Tuesday, May 14, 2013

I Hate following my own advice! (Week 4)


A Diary of Injury Recovery IV

Make a Plan
Act on it
Test and Measure
Correct and Adjust

Those four steps outline a good method for accomplishing almost anything.  In this case, we’re talking about the process of planning and executing a recovery from injury.

Today marks the fourth week since I fell and cracked a rib.  I’ve already mentioned that the healing process seems to be going well, that it was time to start planning my recovery work.  In doing so, I will be adhering to the four step method outlined above.

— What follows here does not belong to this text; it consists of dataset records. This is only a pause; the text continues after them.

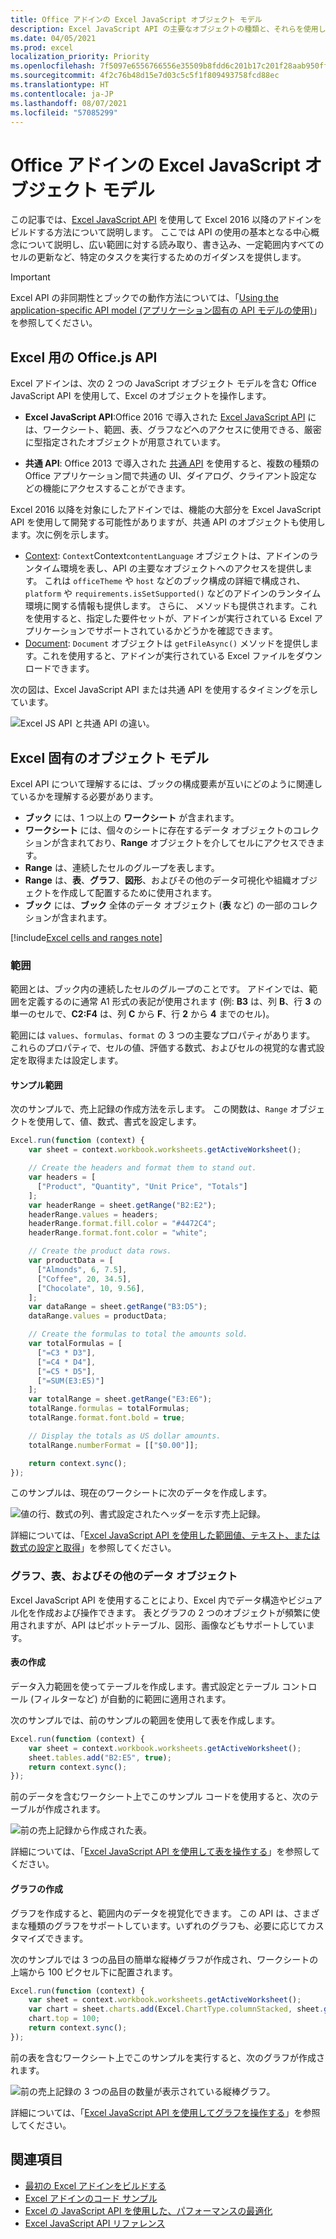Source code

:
 ```yaml
---
title: Office アドインの Excel JavaScript オブジェクト モデル
description: Excel JavaScript API の主要なオブジェクトの種類と、それらを使用して Excel のアドインを構築する方法を説明します。
ms.date: 04/05/2021
ms.prod: excel
localization_priority: Priority
ms.openlocfilehash: 7f5097e6556766556e35509b8fdd6c201b17c201f28aab950ff6493dcbf6056a
ms.sourcegitcommit: 4f2c76b48d15e7d03c5c5f1f809493758fcd88ec
ms.translationtype: HT
ms.contentlocale: ja-JP
ms.lasthandoff: 08/07/2021
ms.locfileid: "57085299"
---
```

# <a name="excel-javascript-object-model-in-office-add-ins"></a>Office アドインの Excel JavaScript オブジェクト モデル

この記事では、[Excel JavaScript API](../reference/overview/excel-add-ins-reference-overview.md) を使用して Excel 2016 以降のアドインをビルドする方法について説明します。 ここでは API の使用の基本となる中心概念について説明し、広い範囲に対する読み取り、書き込み、一定範囲内すべてのセルの更新など、特定のタスクを実行するためのガイダンスを提供します。

> [!IMPORTANT]
> Excel API の非同期性とブックでの動作方法については、「[Using the application-specific API model (アプリケーション固有の API モデルの使用)](../develop/application-specific-api-model.md)」を参照してください。  

## <a name="officejs-apis-for-excel"></a>Excel 用の Office.js API

Excel アドインは、次の 2 つの JavaScript オブジェクト モデルを含む Office JavaScript API を使用して、Excel のオブジェクトを操作します。

* **Excel JavaScript API**:Office 2016 で導入された [Excel JavaScript API](../reference/overview/excel-add-ins-reference-overview.md) には、ワークシート、範囲、表、グラフなどへのアクセスに使用できる、厳密に型指定されたオブジェクトが用意されています。

* **共通 API**: Office 2013 で導入された [共通 API](/javascript/api/office) を使用すると、複数の種類の Office アプリケーション間で共通の UI、ダイアログ、クライアント設定などの機能にアクセスすることができます。

Excel 2016 以降を対象にしたアドインでは、機能の大部分を Excel JavaScript API を使用して開発する可能性がありますが、共通 API のオブジェクトも使用します。次に例を示します。

* [Context](/javascript/api/office/office.context): `Context`Context`contentLanguage` オブジェクトは、アドインのランタイム環境を表し、API の主要なオブジェクトへのアクセスを提供します。 これは `officeTheme` や `host` などのブック構成の詳細で構成され、`platform` や `requirements.isSetSupported()` などのアドインのランタイム環境に関する情報も提供します。 さらに、 メソッドも提供されます。これを使用すると、指定した要件セットが、アドインが実行されている Excel アプリケーションでサポートされているかどうかを確認できます。
* [Document](/javascript/api/office/office.document): `Document` オブジェクトは `getFileAsync()` メソッドを提供します。これを使用すると、アドインが実行されている Excel ファイルをダウンロードできます。

次の図は、Excel JavaScript API または共通 API を使用するタイミングを示しています。

![Excel JS API と共通 API の違い。](../images/excel-js-api-common-api.png)

## <a name="excel-specific-object-model"></a>Excel 固有のオブジェクト モデル

Excel API について理解するには、ブックの構成要素が互いにどのように関連しているかを理解する必要があります。

* **ブック** には、1 つ以上の **ワークシート** が含まれます。
* **ワークシート** には、個々のシートに存在するデータ オブジェクトのコレクションが含まれており、**Range** オブジェクトを介してセルにアクセスできます。
* **Range** は、連続したセルのグループを表します。
* **Range** は、**表**、**グラフ**、**図形**、およびその他のデータ可視化や組織オブジェクトを作成して配置するために使用されます。
* **ブック** には、**ブック** 全体のデータ オブジェクト (**表** など) の一部のコレクションが含まれます。

[!include[Excel cells and ranges note](../includes/note-excel-cells-and-ranges.md)]

### <a name="ranges"></a>範囲

範囲とは、ブック内の連続したセルのグループのことです。 アドインでは、範囲を定義するのに通常 A1 形式の表記が使用されます (例: **B3** は、列 **B**、行 **3** の単一のセルで、**C2:F4** は、列 **C** から **F**、行 **2** から **4** までのセル)。

範囲には `values`、`formulas`、`format` の 3 つの主要なプロパティがあります。 これらのプロパティで、セルの値、評価する数式、およびセルの視覚的な書式設定を取得または設定します。

#### <a name="range-sample"></a>サンプル範囲

次のサンプルで、売上記録の作成方法を示します。 この関数は、`Range` オブジェクトを使用して、値、数式、書式を設定します。

```js
Excel.run(function (context) {
    var sheet = context.workbook.worksheets.getActiveWorksheet();

    // Create the headers and format them to stand out.
    var headers = [
      ["Product", "Quantity", "Unit Price", "Totals"]
    ];
    var headerRange = sheet.getRange("B2:E2");
    headerRange.values = headers;
    headerRange.format.fill.color = "#4472C4";
    headerRange.format.font.color = "white";

    // Create the product data rows.
    var productData = [
      ["Almonds", 6, 7.5],
      ["Coffee", 20, 34.5],
      ["Chocolate", 10, 9.56],
    ];
    var dataRange = sheet.getRange("B3:D5");
    dataRange.values = productData;

    // Create the formulas to total the amounts sold.
    var totalFormulas = [
      ["=C3 * D3"],
      ["=C4 * D4"],
      ["=C5 * D5"],
      ["=SUM(E3:E5)"]
    ];
    var totalRange = sheet.getRange("E3:E6");
    totalRange.formulas = totalFormulas;
    totalRange.format.font.bold = true;

    // Display the totals as US dollar amounts.
    totalRange.numberFormat = [["$0.00"]];

    return context.sync();
});
```

このサンプルは、現在のワークシートに次のデータを作成します。

![値の行、数式の列、書式設定されたヘッダーを示す売上記録。](../images/excel-overview-range-sample.png)

詳細については、「[Excel JavaScript API を使用した範囲値、テキスト、または数式の設定と取得](excel-add-ins-ranges-set-get-values.md)」を参照してください。

### <a name="charts-tables-and-other-data-objects"></a>グラフ、表、およびその他のデータ オブジェクト

Excel JavaScript API を使用することにより、Excel 内でデータ構造やビジュアル化を作成および操作できます。 表とグラフの 2 つのオブジェクトが頻繁に使用されますが、API はピボットテーブル、図形、画像などもサポートしています。

#### <a name="creating-a-table"></a>表の作成

データ入力範囲を使ってテーブルを作成します。書式設定とテーブル コントロール (フィルターなど) が自動的に範囲に適用されます。

次のサンプルでは、前のサンプルの範囲を使用して表を作成します。

```js
Excel.run(function (context) {
    var sheet = context.workbook.worksheets.getActiveWorksheet();
    sheet.tables.add("B2:E5", true);
    return context.sync();
});
```

前のデータを含むワークシート上でこのサンプル コードを使用すると、次のテーブルが作成されます。

![前の売上記録から作成された表。](../images/excel-overview-table-sample.png)

詳細については、「[Excel JavaScript API を使用して表を操作する](excel-add-ins-tables.md)」を参照してください。

#### <a name="creating-a-chart"></a>グラフの作成

グラフを作成すると、範囲内のデータを視覚化できます。 この API は、さまざまな種類のグラフをサポートしています。いずれのグラフも、必要に応じてカスタマイズできます。

次のサンプルでは 3 つの品目の簡単な縦棒グラフが作成され、ワークシートの上端から 100 ピクセル下に配置されます。

```js
Excel.run(function (context) {
    var sheet = context.workbook.worksheets.getActiveWorksheet();
    var chart = sheet.charts.add(Excel.ChartType.columnStacked, sheet.getRange("B3:C5"));
    chart.top = 100;
    return context.sync();
});
```

前の表を含むワークシート上でこのサンプルを実行すると、次のグラフが作成されます。

![前の売上記録の 3 つの品目の数量が表示されている縦棒グラフ。](../images/excel-overview-chart-sample.png)

詳細については、「[Excel JavaScript API を使用してグラフを操作する](excel-add-ins-charts.md)」を参照してください。

## <a name="see-also"></a>関連項目

* [最初の Excel アドインをビルドする](../quickstarts/excel-quickstart-jquery.md)
* [Excel アドインのコード サンプル](https://developer.microsoft.com/office/gallery/?filterBy=Samples,Excel)
* [Excel の JavaScript API を使用した、パフォーマンスの最適化](../excel/performance.md)
* [Excel JavaScript API リファレンス](../reference/overview/excel-add-ins-reference-overview.md)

It’s not possible to do a complete, long-term plan for an injury recovery.  To do so is to invite trouble.  The problem is that injuries don’t always follow a smooth and linear path to full restoration.  There can be setbacks.  It is possible to miscalculate and over, or under work the recovery.  So part of the Plan has regular periods of assessment and evaluation built into it.  The idea is to apply calculated loads, and then observe and measure the result.  If the body is responding well, good.  If the body shows a negative response, or a setback, the Plan must be adjusted.

I’ve made my initial plan.  It consists of the three week periods.  At the end of each week, I will be evaluating.  Is it working?  Are there symptoms of having gone to far, too hard, too fast?  At the end of each three week period, I’ll be doing some testing.  Will the body take a slightly increased performance load without undue pain or other symptoms.  If so, then the next three week period can be implemented.

If, at any time I experience a setback, then the Plan must be altered and reset to allow for it.  The idea is to recover and heal, not to conform blindly to a schedule.

The Plan
1)   Stretching and flexibility:  I’m adding a bit more stretching exercise, and doing so cautiously.
2)   Core Strength:  After the third week (Injury + 7 weeks) I will begin to add some core and abs strengthening work.
3)   Bike Work:  Increase cycling activity, focusing on volume first.  No more than a 5% increase per week, and no more than a 10% increase on any given day.  (Intensity and interval training will have to wait until after the first of the three week periods.)

This post marks a milestone of sorts.  I won’t be doing these on a daily basis now.  I will keep you updated on progress, but only on a weekly basis.

BTW, two features of this first week of active recovery include The Ride of Silence on Wednesday of this week, and a planned Commute on this coming Friday.

For all of you who have contacted me with notes of concern and support, please accept my heartfelt and humble thanks.



Timeline
Wed 8 May:  Did a light (and short) morning spin.  Time to begin developing a fitness recovery plan. 
Thurs 9 May:  Mowed the front lawn.  I led the beginner group on the Novie Road Ride for 17.1 miles.  This was the first fully “NSAID-Free” day!  (Not pain free)
Fri 10 May:  An easy and needed gentle post work ride of 11.2 miles.  Continued “NSAID-Free”
Sat 11 May:  Did 19.5 miles of easy riding on the Saturday Morning Path Rides.  Still a bit stiff and sore, but still “NSAID-Free”
Sun 12 May:  Did household chores and a 21.1 mile pleasant afternoon ride.  Wanted to do more!
Mon 13 May:  Rest and recovery.  No training or exercise.  
Tues 14 May:  Begin light recovery training.